Seaports need specialized skill sets that vary by port and evolve over time, which means human resource departments are being continually tasked with aligning ports’ needs with skilled candidates.
By Lori Musser
With a skilled and diligent workforce, a seaport can do much more than administer facilities and programs. It can fulfill the dreams and aspirations of a community and region, providing opportunities for prosperity and enhancing quality of life.
To do that, seaports need specialized skill sets which vary by port and evolve over time.
Seaport human resource departments play an important role in ensuring that the right people are in place at the right time. Joan MacLeod, director of human resources at Halifax Port Authority, said, “People are always the very best assets of the organization. Finding the right people can be as easy as being up front about the role. Don’t sugar coat it. And then give them the tools and training needed to get the job done.”

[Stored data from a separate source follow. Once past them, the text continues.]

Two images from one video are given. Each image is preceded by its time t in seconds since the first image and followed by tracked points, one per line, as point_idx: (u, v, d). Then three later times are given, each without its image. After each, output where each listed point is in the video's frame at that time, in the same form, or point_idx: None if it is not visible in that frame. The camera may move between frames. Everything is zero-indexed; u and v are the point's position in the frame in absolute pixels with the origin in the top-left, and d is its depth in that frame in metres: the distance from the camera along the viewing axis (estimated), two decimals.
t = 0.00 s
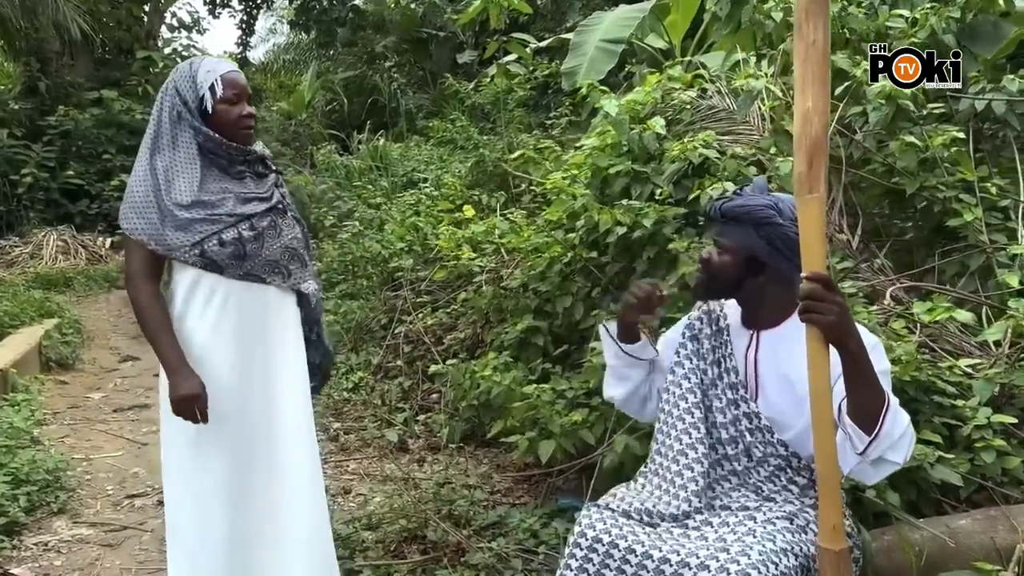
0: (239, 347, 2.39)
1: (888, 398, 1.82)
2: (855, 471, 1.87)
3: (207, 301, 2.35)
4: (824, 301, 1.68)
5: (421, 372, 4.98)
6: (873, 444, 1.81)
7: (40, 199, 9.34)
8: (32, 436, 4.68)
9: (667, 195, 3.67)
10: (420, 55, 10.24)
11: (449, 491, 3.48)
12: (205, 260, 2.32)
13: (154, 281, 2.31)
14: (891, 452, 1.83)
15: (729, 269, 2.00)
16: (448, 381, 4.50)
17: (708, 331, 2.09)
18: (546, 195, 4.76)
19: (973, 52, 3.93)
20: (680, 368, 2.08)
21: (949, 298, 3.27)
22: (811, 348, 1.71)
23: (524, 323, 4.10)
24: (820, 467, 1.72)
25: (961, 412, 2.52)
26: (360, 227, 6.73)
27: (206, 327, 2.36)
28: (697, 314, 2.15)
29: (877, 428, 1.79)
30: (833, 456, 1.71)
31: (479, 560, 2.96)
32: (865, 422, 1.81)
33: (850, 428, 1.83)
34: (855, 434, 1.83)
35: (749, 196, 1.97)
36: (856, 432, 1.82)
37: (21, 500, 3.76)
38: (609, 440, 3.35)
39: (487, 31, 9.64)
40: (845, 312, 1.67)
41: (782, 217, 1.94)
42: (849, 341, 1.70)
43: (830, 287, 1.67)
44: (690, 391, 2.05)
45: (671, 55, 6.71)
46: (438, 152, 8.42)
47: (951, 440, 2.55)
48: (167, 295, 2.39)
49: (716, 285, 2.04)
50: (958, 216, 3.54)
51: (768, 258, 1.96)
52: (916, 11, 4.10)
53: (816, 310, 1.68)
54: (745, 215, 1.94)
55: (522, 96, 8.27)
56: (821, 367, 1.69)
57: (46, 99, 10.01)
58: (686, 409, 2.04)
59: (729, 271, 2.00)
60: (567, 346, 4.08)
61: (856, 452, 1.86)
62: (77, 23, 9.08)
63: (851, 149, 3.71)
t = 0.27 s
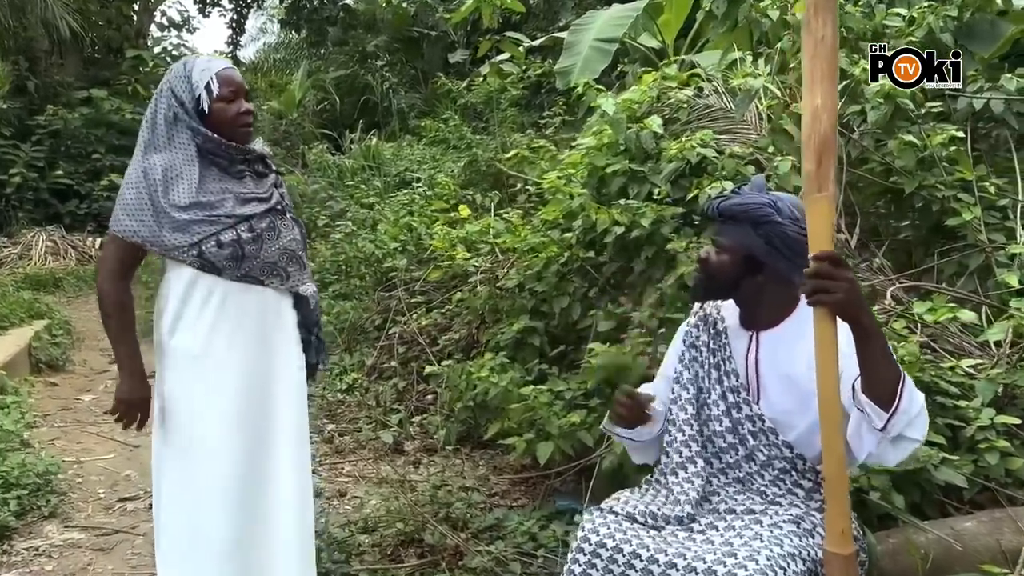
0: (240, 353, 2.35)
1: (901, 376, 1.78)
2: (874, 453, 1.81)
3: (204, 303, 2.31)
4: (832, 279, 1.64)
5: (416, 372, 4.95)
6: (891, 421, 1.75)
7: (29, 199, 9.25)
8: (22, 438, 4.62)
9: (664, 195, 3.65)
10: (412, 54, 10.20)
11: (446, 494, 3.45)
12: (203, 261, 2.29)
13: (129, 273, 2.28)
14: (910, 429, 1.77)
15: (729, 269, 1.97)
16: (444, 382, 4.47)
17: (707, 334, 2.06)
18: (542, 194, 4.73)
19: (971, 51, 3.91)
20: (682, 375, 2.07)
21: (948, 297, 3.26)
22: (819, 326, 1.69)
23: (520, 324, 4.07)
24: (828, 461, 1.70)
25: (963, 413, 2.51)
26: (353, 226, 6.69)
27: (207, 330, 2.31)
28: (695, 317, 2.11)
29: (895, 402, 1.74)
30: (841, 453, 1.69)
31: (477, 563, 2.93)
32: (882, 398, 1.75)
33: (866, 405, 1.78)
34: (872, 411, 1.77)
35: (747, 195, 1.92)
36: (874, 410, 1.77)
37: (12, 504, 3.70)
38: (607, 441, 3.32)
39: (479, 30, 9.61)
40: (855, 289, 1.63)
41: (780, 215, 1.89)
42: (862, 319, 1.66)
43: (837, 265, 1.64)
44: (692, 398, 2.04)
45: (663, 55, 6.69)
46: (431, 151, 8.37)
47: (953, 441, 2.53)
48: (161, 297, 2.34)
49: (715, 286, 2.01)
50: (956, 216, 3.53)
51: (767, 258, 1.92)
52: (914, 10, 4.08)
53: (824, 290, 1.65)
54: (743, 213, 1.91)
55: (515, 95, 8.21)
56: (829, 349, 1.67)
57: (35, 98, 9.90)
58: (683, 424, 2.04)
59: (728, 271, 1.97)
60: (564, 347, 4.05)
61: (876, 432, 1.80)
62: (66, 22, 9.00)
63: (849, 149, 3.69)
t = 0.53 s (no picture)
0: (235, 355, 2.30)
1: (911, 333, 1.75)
2: (885, 417, 1.77)
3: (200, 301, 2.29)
4: (845, 232, 1.63)
5: (412, 374, 4.91)
6: (902, 378, 1.73)
7: (19, 200, 9.16)
8: (13, 443, 4.56)
9: (662, 195, 3.63)
10: (404, 54, 10.16)
11: (444, 497, 3.42)
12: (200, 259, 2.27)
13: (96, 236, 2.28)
14: (920, 390, 1.74)
15: (731, 272, 1.92)
16: (440, 384, 4.44)
17: (708, 340, 2.00)
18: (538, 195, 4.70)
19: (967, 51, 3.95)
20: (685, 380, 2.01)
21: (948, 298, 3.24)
22: (835, 319, 1.65)
23: (517, 326, 4.04)
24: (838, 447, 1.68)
25: (966, 415, 2.49)
26: (347, 227, 6.64)
27: (202, 330, 2.28)
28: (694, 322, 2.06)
29: (906, 358, 1.71)
30: (852, 454, 1.67)
31: (477, 568, 2.90)
32: (891, 358, 1.72)
33: (873, 363, 1.75)
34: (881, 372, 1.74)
35: (748, 196, 1.89)
36: (882, 369, 1.74)
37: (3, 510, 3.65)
38: (607, 444, 3.30)
39: (472, 31, 9.58)
40: (866, 243, 1.63)
41: (783, 218, 1.85)
42: (872, 268, 1.65)
43: (851, 217, 1.63)
44: (694, 405, 1.99)
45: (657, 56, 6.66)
46: (424, 151, 8.33)
47: (957, 443, 2.52)
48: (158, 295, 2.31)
49: (716, 289, 1.95)
50: (955, 216, 3.52)
51: (770, 259, 1.89)
52: (911, 10, 4.08)
53: (836, 242, 1.64)
54: (745, 216, 1.87)
55: (509, 95, 8.09)
56: (842, 296, 1.63)
57: (24, 99, 9.78)
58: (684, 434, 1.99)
59: (731, 274, 1.92)
60: (562, 348, 4.03)
61: (886, 396, 1.76)
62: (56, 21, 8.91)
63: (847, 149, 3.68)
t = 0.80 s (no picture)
0: (217, 366, 2.29)
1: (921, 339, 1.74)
2: (891, 423, 1.75)
3: (193, 316, 2.27)
4: (854, 236, 1.61)
5: (407, 377, 4.88)
6: (911, 383, 1.70)
7: (9, 203, 9.10)
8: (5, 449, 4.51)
9: (660, 197, 3.62)
10: (397, 55, 10.12)
11: (443, 502, 3.39)
12: (199, 277, 2.23)
13: (110, 274, 2.22)
14: (929, 396, 1.72)
15: (736, 277, 1.90)
16: (436, 388, 4.41)
17: (711, 344, 1.99)
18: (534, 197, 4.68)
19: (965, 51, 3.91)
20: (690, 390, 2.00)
21: (948, 299, 3.23)
22: (844, 326, 1.65)
23: (515, 328, 4.01)
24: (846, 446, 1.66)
25: (969, 418, 2.48)
26: (341, 229, 6.60)
27: (187, 341, 2.27)
28: (699, 325, 2.03)
29: (915, 364, 1.69)
30: (861, 459, 1.65)
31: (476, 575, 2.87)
32: (900, 363, 1.70)
33: (881, 367, 1.73)
34: (890, 374, 1.72)
35: (754, 200, 1.87)
36: (890, 373, 1.72)
37: None
38: (606, 448, 3.28)
39: (465, 31, 9.55)
40: (877, 246, 1.61)
41: (789, 222, 1.83)
42: (881, 272, 1.63)
43: (860, 221, 1.61)
44: (699, 408, 1.97)
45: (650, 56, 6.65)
46: (418, 152, 8.30)
47: (959, 447, 2.51)
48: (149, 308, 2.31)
49: (721, 293, 1.93)
50: (954, 217, 3.51)
51: (776, 264, 1.87)
52: (909, 11, 4.07)
53: (846, 247, 1.61)
54: (750, 221, 1.85)
55: (502, 96, 8.12)
56: (851, 299, 1.61)
57: (15, 100, 9.71)
58: (690, 443, 1.98)
59: (736, 278, 1.90)
60: (559, 351, 4.00)
61: (894, 401, 1.74)
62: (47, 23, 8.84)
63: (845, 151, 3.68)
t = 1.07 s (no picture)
0: (203, 377, 2.25)
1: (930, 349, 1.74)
2: (898, 432, 1.73)
3: (186, 326, 2.25)
4: (867, 238, 1.60)
5: (402, 380, 4.84)
6: (918, 393, 1.69)
7: None
8: None
9: (658, 198, 3.61)
10: (390, 56, 10.09)
11: (439, 507, 3.35)
12: (196, 288, 2.24)
13: (101, 273, 2.21)
14: (936, 405, 1.71)
15: (740, 279, 1.88)
16: (432, 390, 4.37)
17: (714, 346, 1.96)
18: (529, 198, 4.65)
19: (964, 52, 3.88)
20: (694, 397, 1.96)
21: (947, 300, 3.22)
22: (856, 328, 1.63)
23: (511, 330, 3.98)
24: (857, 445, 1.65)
25: (971, 421, 2.46)
26: (334, 231, 6.56)
27: (176, 350, 2.25)
28: (699, 329, 2.00)
29: (923, 373, 1.68)
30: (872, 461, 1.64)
31: None
32: (908, 371, 1.70)
33: (888, 375, 1.72)
34: (898, 384, 1.71)
35: (758, 201, 1.84)
36: (899, 383, 1.71)
37: None
38: (604, 450, 3.25)
39: (458, 32, 9.53)
40: (890, 249, 1.60)
41: (794, 223, 1.80)
42: (895, 277, 1.63)
43: (873, 223, 1.61)
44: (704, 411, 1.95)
45: (644, 57, 6.63)
46: (411, 153, 8.26)
47: (962, 449, 2.49)
48: (145, 316, 2.30)
49: (723, 295, 1.91)
50: (952, 218, 3.49)
51: (780, 266, 1.84)
52: (906, 11, 4.05)
53: (859, 248, 1.61)
54: (755, 221, 1.82)
55: (495, 97, 8.10)
56: (864, 303, 1.61)
57: (5, 102, 9.64)
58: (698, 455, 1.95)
59: (739, 280, 1.88)
60: (556, 353, 3.97)
61: (901, 410, 1.73)
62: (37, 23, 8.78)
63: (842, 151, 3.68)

As seaports increasingly recognize their interdependence with local communities and supply chains, that philosophy is encouraging partnerships with educational institutions, potential workforce candidates and supply chain partners.
Ports have introduced initiatives such as scholarships, internships, in-house training and academic visits in an effort to ensure that they are never left with an empty seat and nobody to fill it.
Academic Visits in Barranquilla
Recognizing that the students of today are the workforce of tomorrow, the Port of Barranquilla offers students a peek at logistics and operations, port history, investments, terminals and navigable waters, through an Academic Visit Program.
The program was launched with a vision of integrating and thereby strengthening Barranquilla’s port-city identity.
“Initially it was only focused on municipal colleges and universities, but over time it has evolved according to the needs of academia, and not only of the city but of the country as well,” said Giannina Guerrero Raad, the port’s manager of marketing and communication.
She said that the program is geared to university students who are pursuing careers or subjects related to the port sector. “Its main benefit shows how terminal operations, foreign trade dynamics and this type of organization function in real-life situations. It allows students to complement what they’ve learned in the classroom and gain new knowledge beyond textbooks,” said Guerrero Raad.
The outreach program has been extremely successful, with visitation dates filling up almost as soon as they are posted. “Teachers of different programs always return with new students to participate in this initiative, which tells the port, informally, of the program’s value,” said Guerrero Raad. Periodic surveys help the port better gauge satisfaction and collect ideas for continuous improvement.
Specialized Security Training in Manatee
Internal training is a mainstay at seaports but sometimes a port sees and fills a need that is greater than its own.
David St. Pierre is director of public safety and security for Port Manatee. He spearheaded development of a Facility Security Officer training program that is delivered to nationwide participants with port facility security responsibilities. This may include staff from ports, terminal operators, stevedores, private security or even state or federal agencies.